Ce garçon refuse de dire la vérité et se sent en faute. Mon idée est qu’il est juste à un moment, intellectuellement, moralement, où lui et le lecteur le croient sauvé. Sauf que dans le livre, on est au milieu, et dans le film à 45 minutes… Que peut-il se passer maintenant? J’ai cherché une solution pour qu’il se croie lavé de cette faute. Lavé… la pluie.... J’ai pensé à la tempête de 1999 et j’ai décalé l’intrigue pour qu’elle commence deux jours avant la tempête.

Il y a beaucoup de différences avec le roman?

Il n’y a pas de modifications structurelles, sauf une. J’ai mêlé deux rôles en un, celui de la voisine et celui de la sœur de Rémi. En écrivant le scénario, on a senti que les personnages marchaient bien dans le roman, mais pas pour le cinéma, comme si le noyau narratif s’éloignait un peu. On a donc resserré l’intrigue sur un nombre restreint de personnages. Et c’est bien plus cruel comme cela… Antoine épouse donc la sœur de l’enfant qu’il a tué… 

Est-ce difficile d'imposer ce genre de détail cruel? 

Je ne vous cacherai pas qu’il y a eu des partenaires de production qui ont trouvé que la mort d’un enfant [était sordide]. Mais en même temps ces gens-là sont assez professionnels pour s’être rendu compte qu’il y avait une place pour ce cinéma-là, que ce n’était pas un crime gratuit, que ce n’était pas un film trash.

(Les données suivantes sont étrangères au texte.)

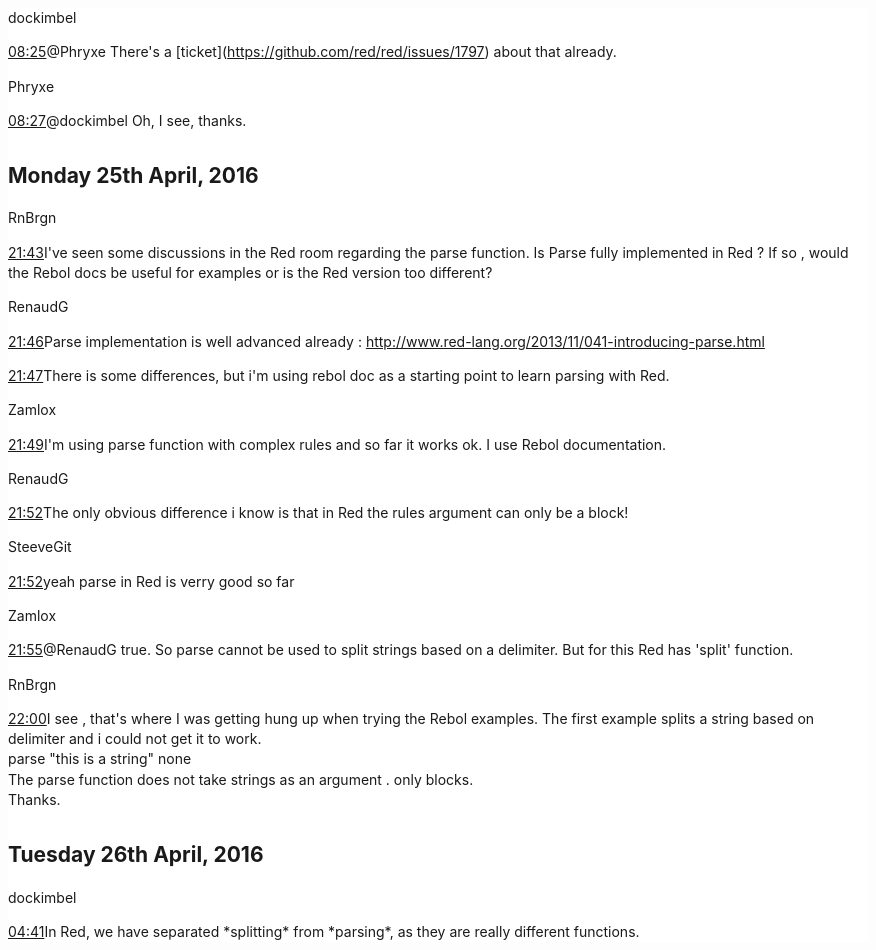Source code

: dockimbel

[08:25](#msg571c82e28910b79b5b65e975)@Phryxe There's a \[ticket](https://github.com/red/red/issues/1797) about that already.

Phryxe

[08:27](#msg571c8361f5b6334a5e705cac)@dockimbel Oh, I see, thanks.

## Monday 25th April, 2016

RnBrgn

[21:43](#msg571e8f867469496137b922c4)I've seen some discussions in the Red room regarding the parse function. Is Parse fully implemented in Red ? If so , would the Rebol docs be useful for examples or is the Red version too different?

RenaudG

[21:46](#msg571e9040f5b6334a5e70d5cc)Parse implementation is well advanced already : http://www.red-lang.org/2013/11/041-introducing-parse.html

[21:47](#msg571e907ed47413c07dcd31eb)There is some differences, but i'm using rebol doc as a starting point to learn parsing with Red.

Zamlox

[21:49](#msg571e90d7f5b6334a5e70d602)I'm using parse function with complex rules and so far it works ok. I use Rebol documentation.

RenaudG

[21:52](#msg571e919f9689a5440f7b670d)The only obvious difference i know is that in Red the rules argument can only be a block!

SteeveGit

[21:52](#msg571e91b0f5b6334a5e70d652)yeah parse in Red is verry good so far

Zamlox

[21:55](#msg571e92430eef754b5eaa5afb)@RenaudG true. So parse cannot be used to split strings based on a delimiter. But for this Red has 'split' function.

RnBrgn

[22:00](#msg571e93690eef754b5eaa5b5e)I see , that's where I was getting hung up when trying the Rebol examples. The first example splits a string based on delimiter and i could not get it to work.  
parse "this is a string" none  
The parse function does not take strings as an argument . only blocks.  
Thanks.

## Tuesday 26th April, 2016

dockimbel

[04:41](#msg571ef166ad23942c68599a7a)In Red, we have separated \*splitting* from \*parsing\*, as they are really different functions.

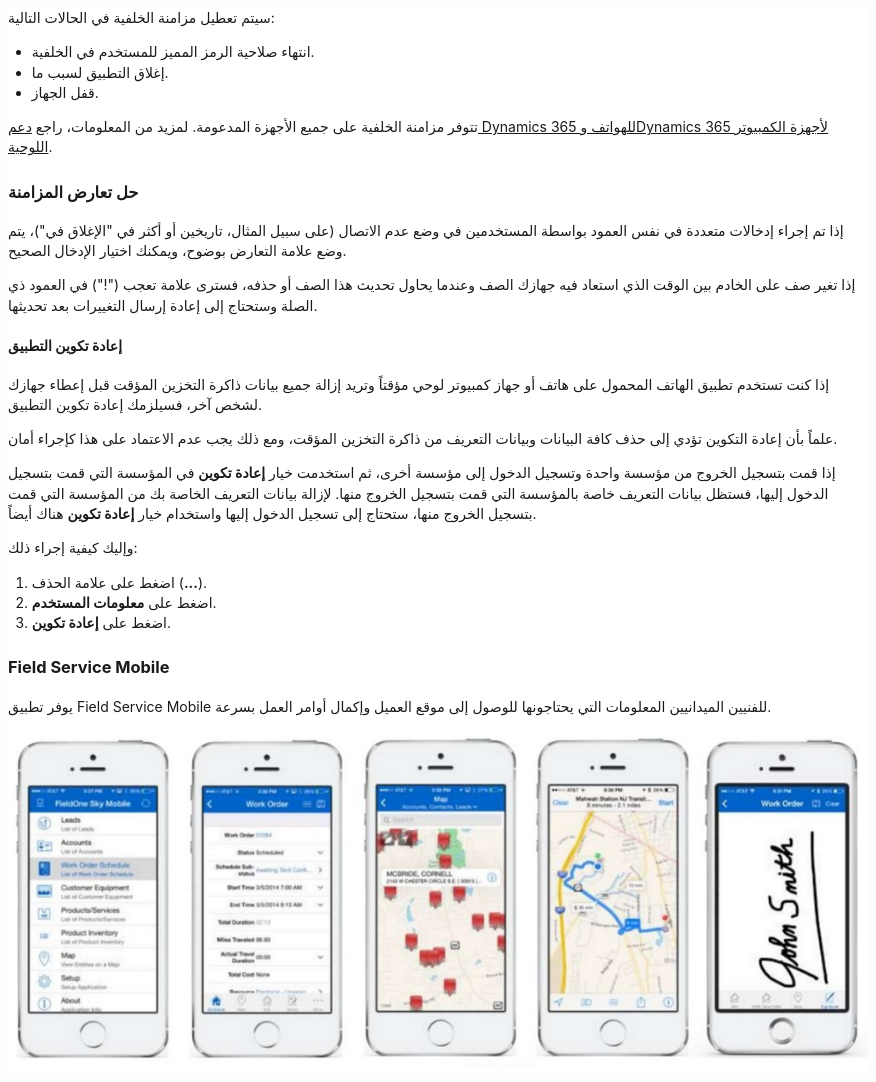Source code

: سيتم تعطيل مزامنة الخلفية في الحالات التالية:
- انتهاء صلاحية الرمز المميز للمستخدم في الخلفية.
- إغلاق التطبيق لسبب ما.
- قفل الجهاز.

تتوفر مزامنة الخلفية على جميع الأجهزة المدعومة. لمزيد من المعلومات، راجع [دعم Dynamics 365 للهواتف وDynamics 365 لأجهزة الكمبيوتر اللوحية](/dynamics365/customer-engagement/mobile-app/support-phones-tablets).

### <a name="sync-conflict-resolution"></a>حل تعارض المزامنة

إذا تم إجراء إدخالات متعددة في نفس العمود بواسطة المستخدمين في وضع عدم الاتصال (على سبيل المثال، تاريخين أو أكثر في "الإغلاق في")، يتم وضع علامة التعارض بوضوح، ويمكنك اختيار الإدخال الصحيح.

إذا تغير صف على الخادم بين الوقت الذي استعاد فيه جهازك الصف وعندما يحاول تحديث هذا الصف أو حذفه، فسترى علامة تعجب ("!") في العمود ذي الصلة وستحتاج إلى إعادة إرسال التغييرات بعد تحديثها.

#### <a name="reconfigure-the-app"></a>إعادة تكوين التطبيق

إذا كنت تستخدم تطبيق الهاتف المحمول على هاتف أو جهاز كمبيوتر لوحي مؤقتاً وتريد إزالة جميع بيانات ذاكرة التخزين المؤقت قبل إعطاء جهازك لشخص آخر، فسيلزمك إعادة تكوين التطبيق.

علماً بأن إعادة التكوين تؤدي إلى حذف كافة البيانات وبيانات التعريف من ذاكرة التخزين المؤقت، ومع ذلك يجب عدم الاعتماد على هذا كإجراء أمان.

إذا قمت بتسجيل الخروج من مؤسسة واحدة وتسجيل الدخول إلى مؤسسة أخرى، ثم استخدمت خيار **إعادة تكوين** في المؤسسة التي قمت بتسجيل الدخول إليها، فستظل بيانات التعريف خاصة بالمؤسسة التي قمت بتسجيل الخروج منها. لإزالة بيانات التعريف الخاصة بك من المؤسسة التي قمت بتسجيل الخروج منها، ستحتاج إلى تسجيل الدخول إليها واستخدام خيار **إعادة تكوين** هناك أيضاً.

وإليك كيفية إجراء ذلك:

1. اضغط على علامة الحذف (**...**).
2. اضغط على **معلومات المستخدم**.
3. اضغط على **إعادة تكوين**.

### <a name="field-service-mobile"></a>Field Service Mobile

يوفر تطبيق Field Service Mobile للفنيين الميدانيين المعلومات التي يحتاجونها للوصول إلى موقع العميل وإكمال أوامر العمل بسرعة.

![لقطة شاشة لنتيجة الصور في Dynamics 365 للهواتف.](../media/ppm_unit4_35.png)
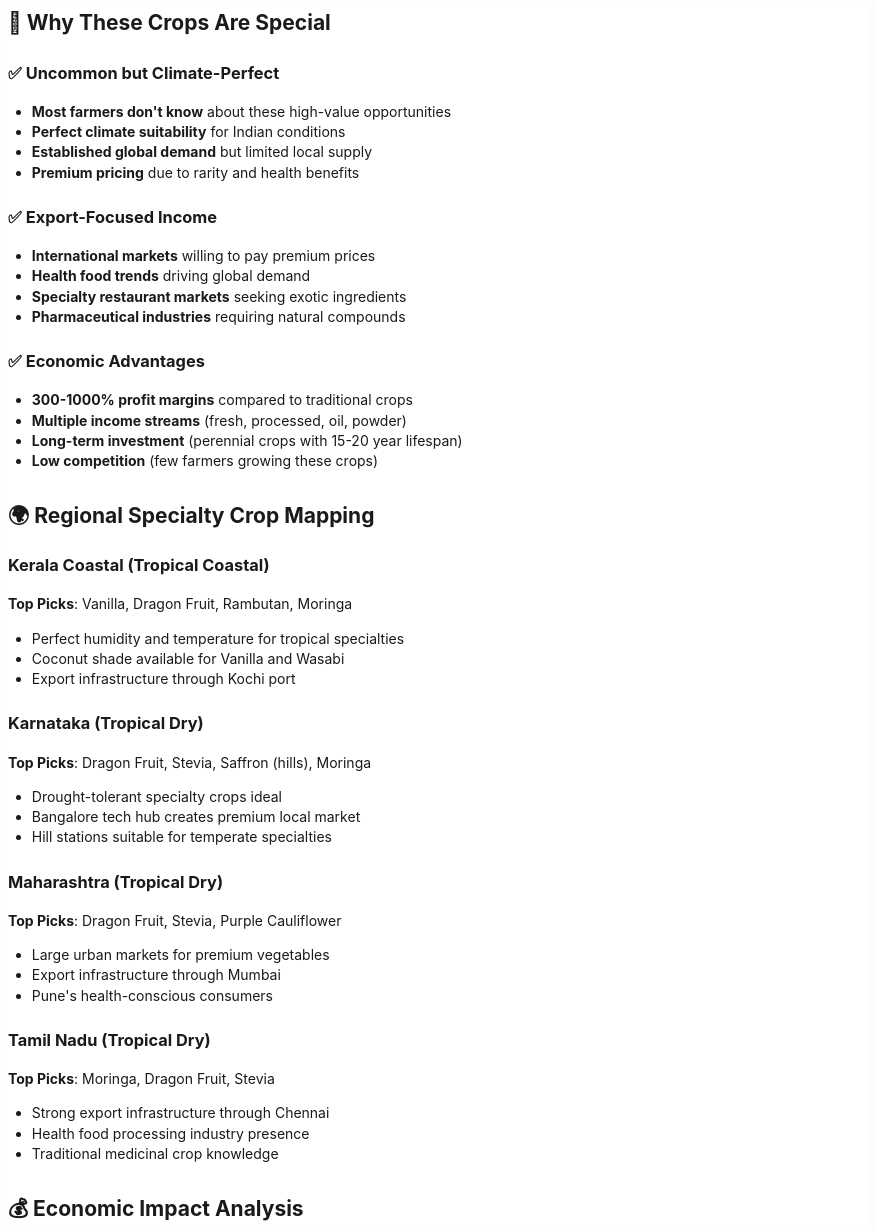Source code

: ## 🎯 **Why These Crops Are Special**

### **✅ Uncommon but Climate-Perfect**
- **Most farmers don't know** about these high-value opportunities
- **Perfect climate suitability** for Indian conditions
- **Established global demand** but limited local supply
- **Premium pricing** due to rarity and health benefits

### **✅ Export-Focused Income**
- **International markets** willing to pay premium prices
- **Health food trends** driving global demand
- **Specialty restaurant markets** seeking exotic ingredients
- **Pharmaceutical industries** requiring natural compounds

### **✅ Economic Advantages**
- **300-1000% profit margins** compared to traditional crops
- **Multiple income streams** (fresh, processed, oil, powder)
- **Long-term investment** (perennial crops with 15-20 year lifespan)
- **Low competition** (few farmers growing these crops)

## 🌍 **Regional Specialty Crop Mapping**

### **Kerala Coastal (Tropical Coastal)**
**Top Picks**: Vanilla, Dragon Fruit, Rambutan, Moringa
- Perfect humidity and temperature for tropical specialties
- Coconut shade available for Vanilla and Wasabi
- Export infrastructure through Kochi port

### **Karnataka (Tropical Dry)**  
**Top Picks**: Dragon Fruit, Stevia, Saffron (hills), Moringa
- Drought-tolerant specialty crops ideal
- Bangalore tech hub creates premium local market
- Hill stations suitable for temperate specialties

### **Maharashtra (Tropical Dry)**
**Top Picks**: Dragon Fruit, Stevia, Purple Cauliflower
- Large urban markets for premium vegetables
- Export infrastructure through Mumbai
- Pune's health-conscious consumers

### **Tamil Nadu (Tropical Dry)**
**Top Picks**: Moringa, Dragon Fruit, Stevia
- Strong export infrastructure through Chennai
- Health food processing industry presence
- Traditional medicinal crop knowledge

## 💰 **Economic Impact Analysis**
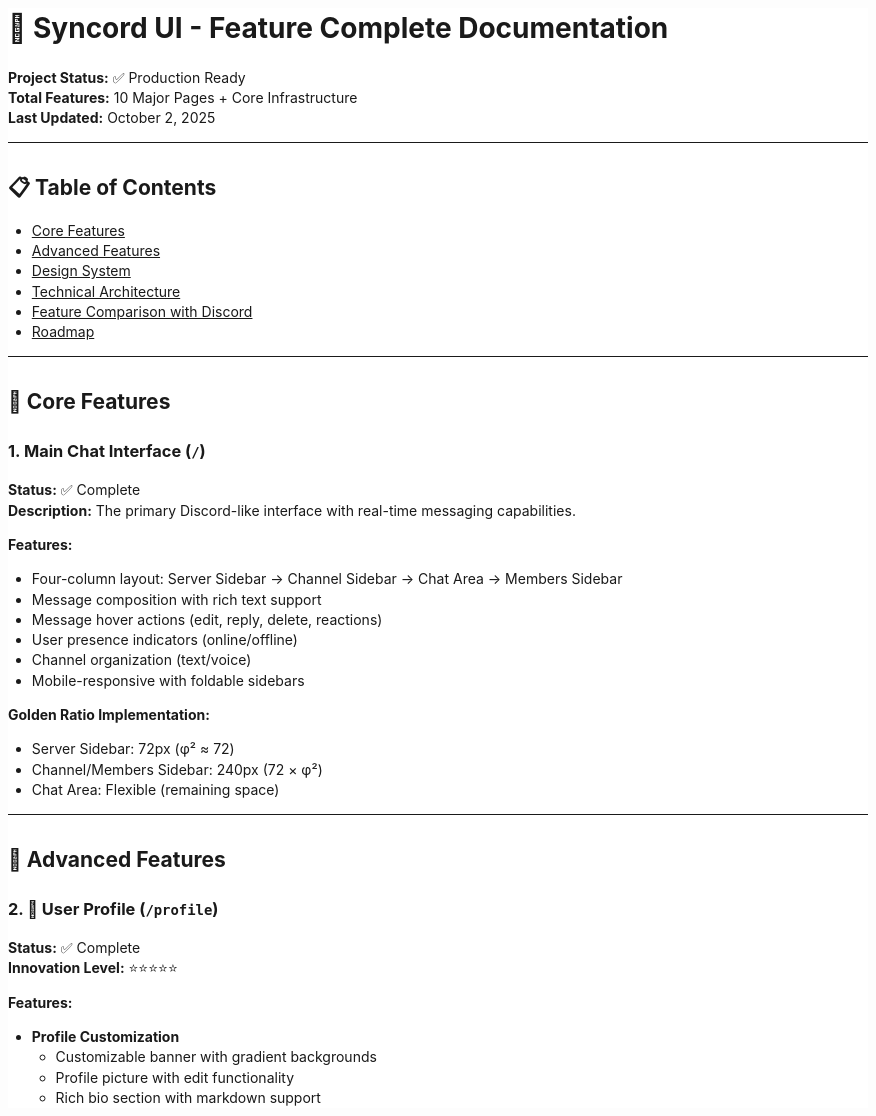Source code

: # 🚀 Syncord UI - Feature Complete Documentation

**Project Status:** ✅ Production Ready  
**Total Features:** 10 Major Pages + Core Infrastructure  
**Last Updated:** October 2, 2025

---

## 📋 Table of Contents

- [Core Features](#core-features)
- [Advanced Features](#advanced-features)
- [Design System](#design-system)
- [Technical Architecture](#technical-architecture)
- [Feature Comparison with Discord](#feature-comparison)
- [Roadmap](#roadmap)

---

## 🎯 Core Features

### 1. Main Chat Interface (`/`)
**Status:** ✅ Complete  
**Description:** The primary Discord-like interface with real-time messaging capabilities.

**Features:**
- Four-column layout: Server Sidebar → Channel Sidebar → Chat Area → Members Sidebar
- Message composition with rich text support
- Message hover actions (edit, reply, delete, reactions)
- User presence indicators (online/offline)
- Channel organization (text/voice)
- Mobile-responsive with foldable sidebars

**Golden Ratio Implementation:**
- Server Sidebar: 72px (φ² ≈ 72)
- Channel/Members Sidebar: 240px (72 × φ²)
- Chat Area: Flexible (remaining space)

---

## 🚀 Advanced Features

### 2. 👤 User Profile (`/profile`)
**Status:** ✅ Complete  
**Innovation Level:** ⭐⭐⭐⭐⭐

**Features:**
- **Profile Customization**
  - Customizable banner with gradient backgrounds
  - Profile picture with edit functionality
  - Rich bio section with markdown support
  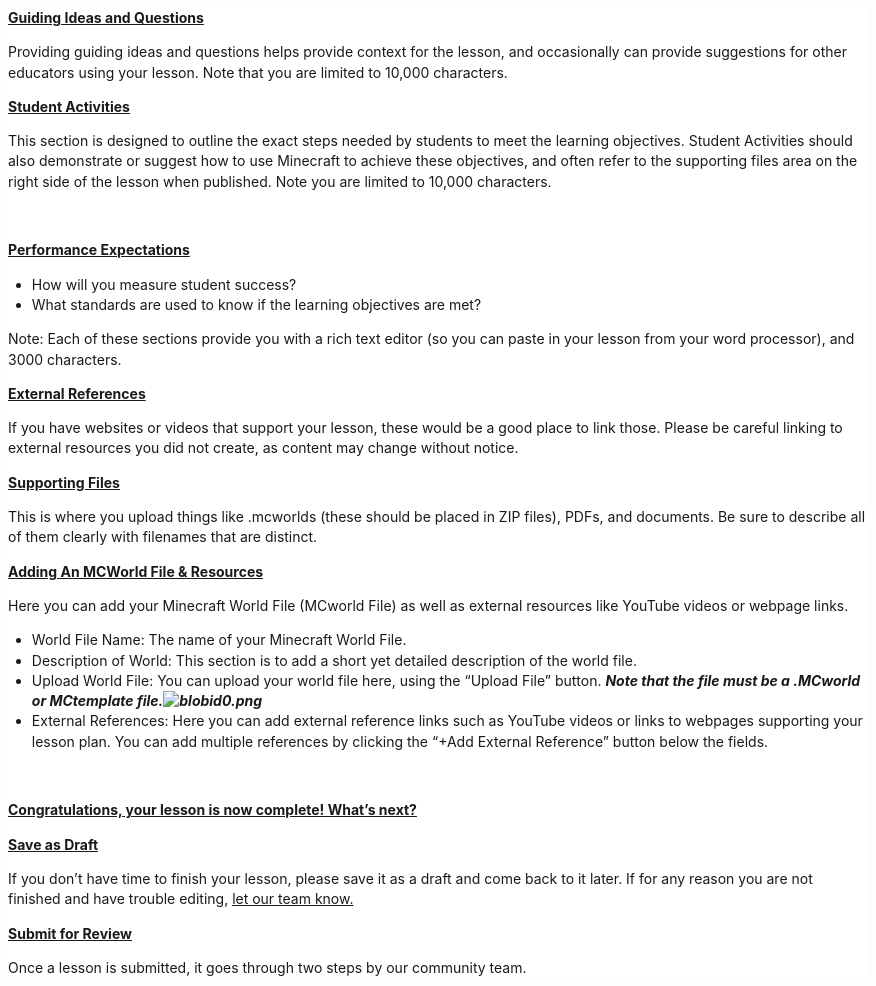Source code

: **<u>Guiding Ideas and Questions</u>**

Providing guiding ideas and questions helps provide context for the lesson, and occasionally can provide suggestions for other educators using your lesson. Note that you are limited to 10,000 characters.  

**<u>Student Activities</u>**

This section is designed to outline the exact steps needed by students to meet the learning objectives. Student Activities should also demonstrate or suggest how to use Minecraft to achieve these objectives, and often refer to the supporting files area on the right side of the lesson when published. Note you are limited to 10,000 characters.  

 

**<u>Performance Expectations</u>**

- How will you measure student success?
- What standards are used to know if the learning objectives are met?

Note: Each of these sections provide you with a rich text editor (so you can paste in your lesson from your word processor), and 3000 characters.

**<u>External References</u>**

If you have websites or videos that support your lesson, these would be a good place to link those. Please be careful linking to external resources you did not create, as content may change without notice.

**<u>Supporting Files</u>**

This is where you upload things like .mcworlds (these should be placed in ZIP files), PDFs, and documents. Be sure to describe all of them clearly with filenames that are distinct.

**<u>Adding An MCWorld File & Resources</u>**

Here you can add your Minecraft World File (MCworld File) as well as external resources like YouTube videos or webpage links.

- World File Name: The name of your Minecraft World File.
- Description of World: This section is to add a short yet detailed description of the world file.
- Upload World File: You can upload your world file here, using the “Upload File” button. ***Note that the file must be a .MCworld or MCtemplate file.![blobid0.png](https://edusupport.minecraft.net/hc/article_attachments/4407642253588)***
- External References: Here you can add external reference links such as YouTube videos or links to webpages supporting your lesson plan. You can add multiple references by clicking the “+Add External Reference” button below the fields.

 

**<u>Congratulations, your lesson is now complete! What’s next?</u>**

**<u>Save as Draft</u>**

If you don’t have time to finish your lesson, please save it as a draft and come back to it later. If for any reason you are not finished and have trouble editing, [let our team know.](https://aka.ms/MEE_New_Request)

**<u>Submit for Review</u>**

Once a lesson is submitted, it goes through two steps by our community team.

Certes, il est âpre, mais on est dans un film moral.

Votre prochain roman sera le troisième volet de la trilogie débutée par Au revoir là-haut?

Oui. Ça s’appelle Miroir de nos peines et il va sortir au début du mois de janvier prochain. C’est un roman qui se passe en 1939-1940, à une période où la France est saisie par la panique, et qui a pour personnage principal la petite Louise, qui était dans Au revoir là-haut. Le deuxième volet de la trilogie, Couleurs de l'incendie, a été acquis par Gaumont. J’ai écrit une première version. Je ne sais pas qui réalisera, mais une chose est sûre: ce ne sera pas Albert Dupontel, qui a ses propres films à faire. On va voir comment iront les choses. Pour Miroir de nos peines, Gaumont est intéressé, mais comme la structure narrative est très différente des deux premiers livres, j’ai l’impression intuitivement que si ça doit passer à l’image ce sera plutôt sous la forme d’une série que d’un film.